O desenho ficou no centro das minhas costas, entre as escápulas e pouco abaixo do pescoço.

Sosseguei por uns bons 5 anos. Apesar disso, tinha em mente que gostaria de fazer mais uma. Foram negociações tranquilas, mas a esposa dizia não querer namorar um "gibi". Ou um membro da Yakuza. Estabeleci para mim mesmo que na próxima oportunidade, seria minha última tatuagem.

A ocasião surgiu no começo de 2018. Um amigo que é um excelente ilustrador começou a estudar  tatuagens e precisava de "cobaias". Aceitei o convite pela qualidade do trabalho dele e também por conhecer seu altíssimo nível de disciplina e dedicação. Tinha confiança de que, mesmo sendo um iniciante no ramo, a tatuagem seria muito bem feita.

Esta última é a que tem mais significados agregados em sua criação.

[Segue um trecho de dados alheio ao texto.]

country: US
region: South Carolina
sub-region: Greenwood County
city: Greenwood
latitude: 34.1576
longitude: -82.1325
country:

São dois leões de Okinawa, ou Shisa, ou ainda Fu-Dog e Komainu. Foram várias as maneiras de pesquisar no Google e encontrar referências para o desenho.

As estátuas são comumente vistas na entrada de templos no Japão. São guardiões protetores. Uma das lendas ou histórias deles é possível ler aqui.

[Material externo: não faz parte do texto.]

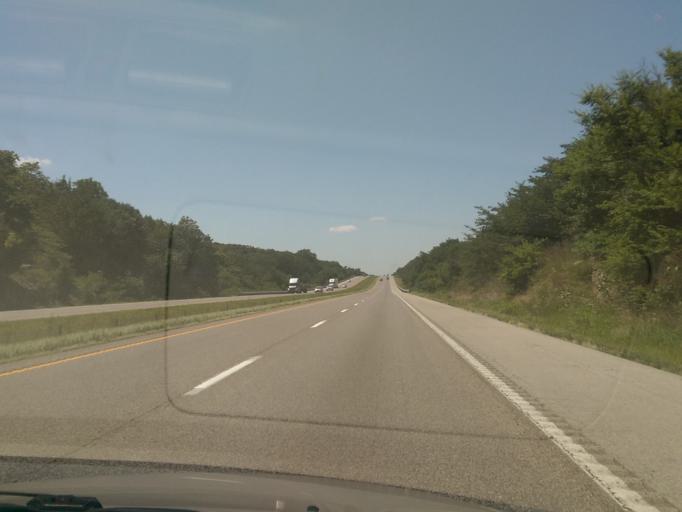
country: US
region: Missouri
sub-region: Saline County
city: Marshall
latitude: 38.9552
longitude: -93.1181
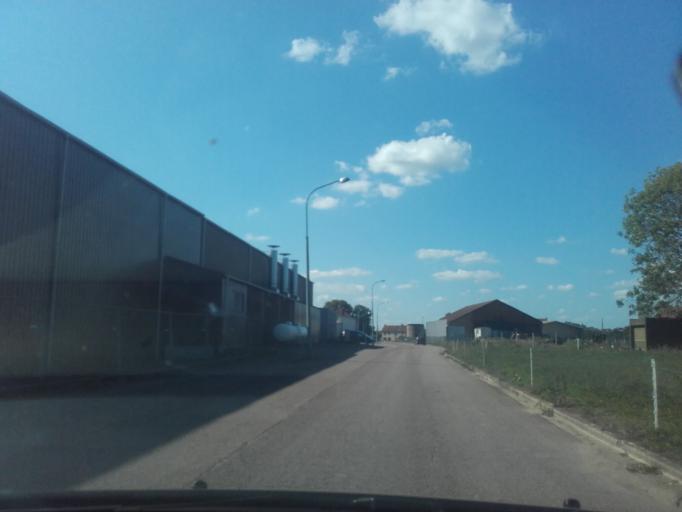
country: FR
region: Bourgogne
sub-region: Departement de Saone-et-Loire
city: Epinac
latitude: 46.9840
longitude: 4.5223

A ideia seria fazer uma estátua no braço esquerdo com o kanji 夢 (yume) e no direito, outra com o kanji  (ima).

Resumidamente, o lado esquerdo corresponde ao nosso lado espiritual. Então, a estátua desse braço teria o kanji 夢 que significa "sonho". Isso porque eu gosto muito da história do Monge Takuan Soho, que instantes antes de morrer, pediu um papel com pincel e escreveu o ideograma.

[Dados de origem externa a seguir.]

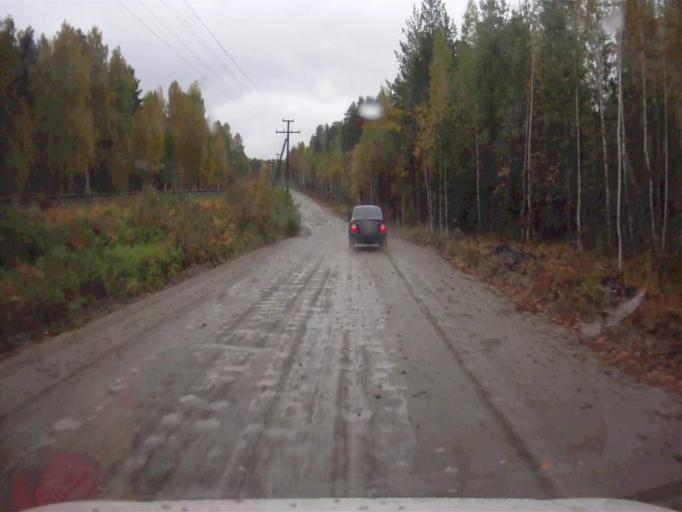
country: RU
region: Chelyabinsk
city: Kyshtym
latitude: 55.7962
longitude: 60.4817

Mesmo um conceituado monge budista como ele precisava do lembrete de que a nossa vida aqui é só um sonho. Assim, ele não se desesperaria com a proximidade da morte, um marcante momento em que nós "acordamos" desse sonho.

No braço direito, que representa o lado racional, estaria a outra estátua e o kanji 今  que significa "agora". Um lembrete para a minha racionalidade de que o passado não existe mais, é apenas uma lição e nunca pode ser uma tortura.

Uma marca para me fazer focar no presente, trazer discernimento para o que é necessário no aqui e agora, além de ser um símbolo para me ajudar com a ansiedade pelo futuro.

O tatuador é meu senpai no Aikido e trouxe, empolgado, ainda mais significados para a tatuagem.

Conversávamos muito sobre marcialidade.

O Aikido é conhecido como a arte da paz, harmonia e cooperação. Mas isso não quer dizer que não é uma arte marcial. Deve-se ter sempre em mente que seus movimentos podem causar muitos danos. Quem sou eu para me aprofundar e escrever sobre o assunto aqui, mas o ponto é que sou visto como muito "bonzinho" para fazer uma arte marcial. Tenho aflição de movimentos que podem quebrar dedos, cotovelos ou outras articulações.

Em paralelo a isso tudo, conversamos que as estátuas dos guardiões representam bem essa marcialidade: elas não são agressivas ou ferozes. Elas só ficam ali e aguardam. Apenas se for necessário vão utilizar suas forças para defender o templo.

Cheguei a pensar que as tatuagens são minhas armaduras, mas acho que significam mais: são meus amuletos.